If the evolution toward property rights is not a policy proposal subject to arguments for and against adoption, what is it, and where does it come from? I have something of an answer to that, and a piece of archaeology to share.

In my recent law review article, “Personal Information is Property,” I drew parallels between the evolution of property rights in “movables” and the current evolution toward property rights in information. Property rights in movables—essentially things you can carry, also known as personalty—followed the earlier development of property rights in land.

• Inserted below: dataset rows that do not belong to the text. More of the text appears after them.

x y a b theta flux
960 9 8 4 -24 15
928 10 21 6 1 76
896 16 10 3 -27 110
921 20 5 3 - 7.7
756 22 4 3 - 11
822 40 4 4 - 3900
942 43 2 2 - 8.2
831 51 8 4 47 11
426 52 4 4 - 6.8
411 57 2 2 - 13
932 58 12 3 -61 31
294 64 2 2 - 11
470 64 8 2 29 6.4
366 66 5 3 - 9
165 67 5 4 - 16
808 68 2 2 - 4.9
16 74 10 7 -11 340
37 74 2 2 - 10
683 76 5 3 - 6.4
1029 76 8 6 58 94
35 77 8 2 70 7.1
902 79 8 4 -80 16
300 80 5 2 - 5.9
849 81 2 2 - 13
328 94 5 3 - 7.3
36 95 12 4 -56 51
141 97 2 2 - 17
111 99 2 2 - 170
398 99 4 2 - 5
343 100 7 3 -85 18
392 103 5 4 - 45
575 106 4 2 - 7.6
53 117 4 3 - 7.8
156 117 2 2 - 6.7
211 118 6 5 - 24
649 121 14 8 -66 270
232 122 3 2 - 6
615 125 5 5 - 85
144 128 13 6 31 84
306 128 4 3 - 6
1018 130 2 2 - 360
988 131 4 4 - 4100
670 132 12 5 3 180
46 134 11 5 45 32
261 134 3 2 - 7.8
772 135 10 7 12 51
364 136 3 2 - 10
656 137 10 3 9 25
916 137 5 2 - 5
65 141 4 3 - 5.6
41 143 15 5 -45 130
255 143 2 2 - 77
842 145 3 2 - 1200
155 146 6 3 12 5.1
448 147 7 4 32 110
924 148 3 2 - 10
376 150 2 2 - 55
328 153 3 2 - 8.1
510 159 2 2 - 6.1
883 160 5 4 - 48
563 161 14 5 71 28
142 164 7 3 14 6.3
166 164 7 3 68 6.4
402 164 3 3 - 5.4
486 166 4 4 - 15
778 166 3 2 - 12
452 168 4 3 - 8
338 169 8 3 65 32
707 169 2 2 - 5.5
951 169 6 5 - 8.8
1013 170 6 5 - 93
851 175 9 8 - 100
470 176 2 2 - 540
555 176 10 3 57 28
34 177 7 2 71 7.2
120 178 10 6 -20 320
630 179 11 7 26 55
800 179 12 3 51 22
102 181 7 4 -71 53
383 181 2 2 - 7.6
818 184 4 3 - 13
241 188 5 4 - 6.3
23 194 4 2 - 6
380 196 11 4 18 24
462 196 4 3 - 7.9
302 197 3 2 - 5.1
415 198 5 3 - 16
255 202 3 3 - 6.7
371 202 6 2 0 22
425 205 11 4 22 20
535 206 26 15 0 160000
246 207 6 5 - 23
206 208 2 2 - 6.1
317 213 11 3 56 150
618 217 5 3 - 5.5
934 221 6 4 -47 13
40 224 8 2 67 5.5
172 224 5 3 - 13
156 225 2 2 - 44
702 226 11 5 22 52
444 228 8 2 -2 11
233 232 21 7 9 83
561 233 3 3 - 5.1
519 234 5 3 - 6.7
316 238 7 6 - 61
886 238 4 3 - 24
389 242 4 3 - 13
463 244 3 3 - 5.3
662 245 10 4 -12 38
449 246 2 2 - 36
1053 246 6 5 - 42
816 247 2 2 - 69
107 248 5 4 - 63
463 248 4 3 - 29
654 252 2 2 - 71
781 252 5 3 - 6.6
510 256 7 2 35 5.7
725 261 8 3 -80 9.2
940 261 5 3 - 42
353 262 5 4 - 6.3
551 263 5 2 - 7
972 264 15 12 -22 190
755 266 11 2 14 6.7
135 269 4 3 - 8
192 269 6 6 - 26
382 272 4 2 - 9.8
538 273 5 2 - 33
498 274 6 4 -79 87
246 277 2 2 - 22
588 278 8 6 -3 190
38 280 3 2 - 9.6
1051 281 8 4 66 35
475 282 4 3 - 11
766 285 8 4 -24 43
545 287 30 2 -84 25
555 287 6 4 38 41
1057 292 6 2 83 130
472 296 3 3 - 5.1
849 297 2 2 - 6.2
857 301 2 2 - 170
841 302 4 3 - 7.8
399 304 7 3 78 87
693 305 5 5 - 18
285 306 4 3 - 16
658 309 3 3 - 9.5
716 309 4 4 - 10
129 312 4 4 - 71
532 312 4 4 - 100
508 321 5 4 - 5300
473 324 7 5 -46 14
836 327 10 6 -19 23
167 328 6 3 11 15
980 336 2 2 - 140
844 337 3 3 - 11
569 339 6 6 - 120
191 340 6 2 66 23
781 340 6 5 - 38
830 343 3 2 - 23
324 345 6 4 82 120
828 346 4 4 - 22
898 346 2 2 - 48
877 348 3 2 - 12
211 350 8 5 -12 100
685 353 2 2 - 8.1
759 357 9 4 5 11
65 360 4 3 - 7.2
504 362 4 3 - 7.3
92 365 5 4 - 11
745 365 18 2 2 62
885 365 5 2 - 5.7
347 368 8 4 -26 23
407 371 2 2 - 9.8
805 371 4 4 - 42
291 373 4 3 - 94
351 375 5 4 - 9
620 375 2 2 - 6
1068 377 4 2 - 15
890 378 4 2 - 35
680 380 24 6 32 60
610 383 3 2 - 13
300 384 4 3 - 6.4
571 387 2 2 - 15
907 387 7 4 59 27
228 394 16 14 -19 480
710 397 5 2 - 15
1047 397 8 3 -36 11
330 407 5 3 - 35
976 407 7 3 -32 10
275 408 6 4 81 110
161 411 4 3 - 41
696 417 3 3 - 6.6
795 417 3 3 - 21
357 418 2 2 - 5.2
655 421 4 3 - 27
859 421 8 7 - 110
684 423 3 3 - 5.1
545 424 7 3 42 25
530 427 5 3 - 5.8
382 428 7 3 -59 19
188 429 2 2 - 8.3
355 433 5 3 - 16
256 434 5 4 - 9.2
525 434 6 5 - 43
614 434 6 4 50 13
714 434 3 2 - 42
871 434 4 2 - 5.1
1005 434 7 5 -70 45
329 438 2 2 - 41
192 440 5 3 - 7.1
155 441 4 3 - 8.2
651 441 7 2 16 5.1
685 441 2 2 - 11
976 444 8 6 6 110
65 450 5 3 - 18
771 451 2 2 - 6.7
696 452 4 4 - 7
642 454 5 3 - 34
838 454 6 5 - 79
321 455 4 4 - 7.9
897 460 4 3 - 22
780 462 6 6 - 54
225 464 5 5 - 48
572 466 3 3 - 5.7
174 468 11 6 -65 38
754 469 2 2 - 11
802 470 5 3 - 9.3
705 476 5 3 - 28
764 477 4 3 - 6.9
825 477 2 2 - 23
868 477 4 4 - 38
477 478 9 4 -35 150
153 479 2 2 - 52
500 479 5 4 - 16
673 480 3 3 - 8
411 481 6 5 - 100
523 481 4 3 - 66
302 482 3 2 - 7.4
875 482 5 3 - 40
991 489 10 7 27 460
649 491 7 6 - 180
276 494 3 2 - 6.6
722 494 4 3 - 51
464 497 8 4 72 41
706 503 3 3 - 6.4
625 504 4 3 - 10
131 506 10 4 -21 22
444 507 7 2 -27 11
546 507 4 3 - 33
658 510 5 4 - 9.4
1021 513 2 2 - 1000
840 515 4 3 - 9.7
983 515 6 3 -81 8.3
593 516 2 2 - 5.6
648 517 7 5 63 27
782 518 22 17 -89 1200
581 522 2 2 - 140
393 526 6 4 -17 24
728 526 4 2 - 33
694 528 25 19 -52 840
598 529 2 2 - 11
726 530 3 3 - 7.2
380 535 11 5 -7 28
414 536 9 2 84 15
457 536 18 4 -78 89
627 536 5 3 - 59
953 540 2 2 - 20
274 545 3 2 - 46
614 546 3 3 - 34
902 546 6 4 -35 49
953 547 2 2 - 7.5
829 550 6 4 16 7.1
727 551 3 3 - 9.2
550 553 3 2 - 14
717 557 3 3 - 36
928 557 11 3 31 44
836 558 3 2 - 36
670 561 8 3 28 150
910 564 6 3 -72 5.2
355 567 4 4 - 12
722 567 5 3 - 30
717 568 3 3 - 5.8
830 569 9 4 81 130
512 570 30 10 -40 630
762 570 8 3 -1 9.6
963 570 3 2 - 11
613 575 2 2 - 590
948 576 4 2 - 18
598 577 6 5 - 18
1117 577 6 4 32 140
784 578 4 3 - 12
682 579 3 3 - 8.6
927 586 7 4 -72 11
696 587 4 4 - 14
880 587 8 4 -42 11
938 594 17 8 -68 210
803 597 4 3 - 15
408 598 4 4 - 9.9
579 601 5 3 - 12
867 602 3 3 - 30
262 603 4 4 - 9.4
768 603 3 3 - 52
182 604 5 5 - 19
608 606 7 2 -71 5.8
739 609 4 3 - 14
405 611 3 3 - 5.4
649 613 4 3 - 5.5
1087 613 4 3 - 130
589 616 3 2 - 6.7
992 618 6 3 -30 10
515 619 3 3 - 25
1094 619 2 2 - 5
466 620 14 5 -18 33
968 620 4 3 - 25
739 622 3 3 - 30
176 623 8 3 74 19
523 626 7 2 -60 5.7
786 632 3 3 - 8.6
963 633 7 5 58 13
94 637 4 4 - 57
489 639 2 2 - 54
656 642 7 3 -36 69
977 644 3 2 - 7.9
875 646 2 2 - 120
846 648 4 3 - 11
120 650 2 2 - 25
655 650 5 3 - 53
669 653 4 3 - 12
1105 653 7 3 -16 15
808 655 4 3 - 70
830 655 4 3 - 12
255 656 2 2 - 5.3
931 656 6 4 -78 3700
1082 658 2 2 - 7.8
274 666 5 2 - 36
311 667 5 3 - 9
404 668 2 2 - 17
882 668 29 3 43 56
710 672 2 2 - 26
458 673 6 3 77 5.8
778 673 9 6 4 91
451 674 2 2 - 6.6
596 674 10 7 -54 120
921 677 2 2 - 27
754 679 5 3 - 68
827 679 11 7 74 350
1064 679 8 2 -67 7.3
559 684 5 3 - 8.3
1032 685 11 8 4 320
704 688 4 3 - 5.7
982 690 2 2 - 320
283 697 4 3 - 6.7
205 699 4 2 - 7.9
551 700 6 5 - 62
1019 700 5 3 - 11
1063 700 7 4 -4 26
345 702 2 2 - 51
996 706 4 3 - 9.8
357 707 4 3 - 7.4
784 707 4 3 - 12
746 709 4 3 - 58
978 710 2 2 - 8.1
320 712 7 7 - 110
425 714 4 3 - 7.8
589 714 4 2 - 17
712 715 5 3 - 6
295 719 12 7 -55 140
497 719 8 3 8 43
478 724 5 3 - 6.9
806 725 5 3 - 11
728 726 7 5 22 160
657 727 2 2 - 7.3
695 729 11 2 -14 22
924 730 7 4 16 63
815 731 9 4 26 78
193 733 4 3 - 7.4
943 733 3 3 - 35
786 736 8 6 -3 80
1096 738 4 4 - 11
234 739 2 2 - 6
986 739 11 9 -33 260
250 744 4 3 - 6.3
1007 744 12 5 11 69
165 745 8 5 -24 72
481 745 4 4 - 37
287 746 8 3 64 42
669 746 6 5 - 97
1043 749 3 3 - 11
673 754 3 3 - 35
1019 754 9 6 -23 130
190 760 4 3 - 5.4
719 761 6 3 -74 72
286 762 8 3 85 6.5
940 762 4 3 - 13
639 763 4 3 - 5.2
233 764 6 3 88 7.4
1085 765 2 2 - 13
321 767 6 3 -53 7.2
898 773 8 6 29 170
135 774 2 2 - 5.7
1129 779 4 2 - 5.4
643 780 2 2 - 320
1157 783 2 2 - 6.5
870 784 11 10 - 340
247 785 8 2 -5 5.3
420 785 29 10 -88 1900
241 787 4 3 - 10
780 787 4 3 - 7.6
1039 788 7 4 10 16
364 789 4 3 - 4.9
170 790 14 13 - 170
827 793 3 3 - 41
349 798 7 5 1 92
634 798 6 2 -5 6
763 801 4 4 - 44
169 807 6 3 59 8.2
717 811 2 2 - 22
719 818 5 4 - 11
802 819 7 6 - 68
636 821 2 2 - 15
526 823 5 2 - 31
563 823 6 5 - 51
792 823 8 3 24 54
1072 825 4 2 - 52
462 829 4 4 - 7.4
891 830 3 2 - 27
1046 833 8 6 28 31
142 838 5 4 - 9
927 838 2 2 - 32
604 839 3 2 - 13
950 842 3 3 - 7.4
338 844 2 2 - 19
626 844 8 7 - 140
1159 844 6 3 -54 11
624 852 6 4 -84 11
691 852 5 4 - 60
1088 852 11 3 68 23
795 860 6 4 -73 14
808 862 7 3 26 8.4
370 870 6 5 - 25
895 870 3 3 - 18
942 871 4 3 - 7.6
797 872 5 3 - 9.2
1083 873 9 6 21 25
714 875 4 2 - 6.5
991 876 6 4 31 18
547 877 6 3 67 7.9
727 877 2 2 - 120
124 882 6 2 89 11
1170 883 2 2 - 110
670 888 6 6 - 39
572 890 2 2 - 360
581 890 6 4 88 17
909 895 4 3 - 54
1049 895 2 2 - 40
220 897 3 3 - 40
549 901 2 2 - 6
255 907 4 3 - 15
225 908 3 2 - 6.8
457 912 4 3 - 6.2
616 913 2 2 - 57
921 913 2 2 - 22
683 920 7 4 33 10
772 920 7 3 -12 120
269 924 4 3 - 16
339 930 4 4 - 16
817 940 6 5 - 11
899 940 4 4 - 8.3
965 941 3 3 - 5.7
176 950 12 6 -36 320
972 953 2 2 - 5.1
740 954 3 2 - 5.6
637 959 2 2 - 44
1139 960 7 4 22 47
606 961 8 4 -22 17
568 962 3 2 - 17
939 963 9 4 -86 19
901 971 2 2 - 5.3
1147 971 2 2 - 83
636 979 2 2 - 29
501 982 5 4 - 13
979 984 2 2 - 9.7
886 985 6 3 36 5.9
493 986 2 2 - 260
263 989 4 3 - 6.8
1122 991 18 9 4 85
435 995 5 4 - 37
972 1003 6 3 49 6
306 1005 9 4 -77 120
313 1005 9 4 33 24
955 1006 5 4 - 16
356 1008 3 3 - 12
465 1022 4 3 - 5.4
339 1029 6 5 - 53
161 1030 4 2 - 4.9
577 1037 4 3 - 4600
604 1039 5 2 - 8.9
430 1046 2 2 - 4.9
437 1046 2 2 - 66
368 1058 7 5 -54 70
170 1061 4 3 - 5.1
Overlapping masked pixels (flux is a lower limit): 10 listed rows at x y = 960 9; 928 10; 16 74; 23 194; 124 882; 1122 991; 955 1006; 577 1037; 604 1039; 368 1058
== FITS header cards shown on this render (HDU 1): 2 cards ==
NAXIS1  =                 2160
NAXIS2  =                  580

William Blackstone looked back in his famous 18th-century Commentaries on the Laws of England, saying that ordinary possessions were historically “not esteemed of so high a nature, nor paid so much regard to by the law, as things that are in their nature more permanent and immoveable, as lands, and houses, and the profits issuing thereout.” But commerce in increasingly valuable movable goods necessitated legal recognition for personalty “in a light nearly, if not quite, equal to” realty.
How did property rights in movables come about? In my article, I summarized works by Harold Demsetz and institutional economist Avner Greif. Demsetz wrote about property rights in natural resources in the New World. Greif wrote more extensively about Europe, where merchant guilds were the organizational impetus for the establishment of property rights in movables. Unlike individual traders, guilds could credibly threaten rapacious feudal lords with losing the benefits of trade, including the opportunity to tax. The lords’ arm-twisted willingness to respect people’s control of things became a custom and then an obligation, ultimately hardening into a property right.
Different institutional actors have done the same with personal information over recent decades. In the 1990s, led by protective (and other) impulses, the US Federal Trade Commission (FTC) began threatening to regulate under new or existing authority. Selfishly interested in consumer confidence, industry procured efforts aimed at establishing the custom of issuing privacy policies (as well as privacy assurance programs). These two types of organizations overcame the collective action problem the way guilds did.
“The industry groups,” I noted, “could provide coordination, education, and pressures that included threatening to withhold advertising from the non-compliant.” That last bit—the threat to withhold advertising from websites that didn’t have privacy policies—was something I remembered but couldn’t strongly confirm. At the time I wrote the article, I found a mention of that activity in an FTC report (at 12–13). But I didn’t have good evidence of the practice beyond that. I was able to confirm my recollection with an old (I mean long-time) friend who was in the corporate sector during that time.
Since publication, that friend (an Adonis who drinks from the Fountain of Youth!) has shared more direct evidence. In June 1999, Microsoft sent a letter to its advertising partners highlighting the importance of user trust and confidence in the World Wide Web. To push the industry toward fostering consumer confidence, the letter said, “beginning in the year 2000, Microsoft will only advertise on Web sites that post comprehensive privacy statements.”
This was part of the move toward essentially comprehensive publication of privacy policies, which have validated and expanded the intuition that people retain control while sharing information with platforms and services. My argument is that the controls are contractual, and the contracts divvy up property rights in information.
The announcement that Microsoft would create strong incentives favoring privacy policies is one piece of evidence about institutional behavior of the time. It’s hardly the complete argument that our customs, actions, and beliefs have hardened into property rights.
But it seems evident that treatment of information as property is well down the path that property rights in movables took. If it is happening quickly, that may be necessitated by the rapid change in technology and business practices. Consumer interests would be protected by recognizing common-law property treatment of information, I argue in my piece. If the argument is premature, the passage of time, which is relentless about age, may also produce maturity.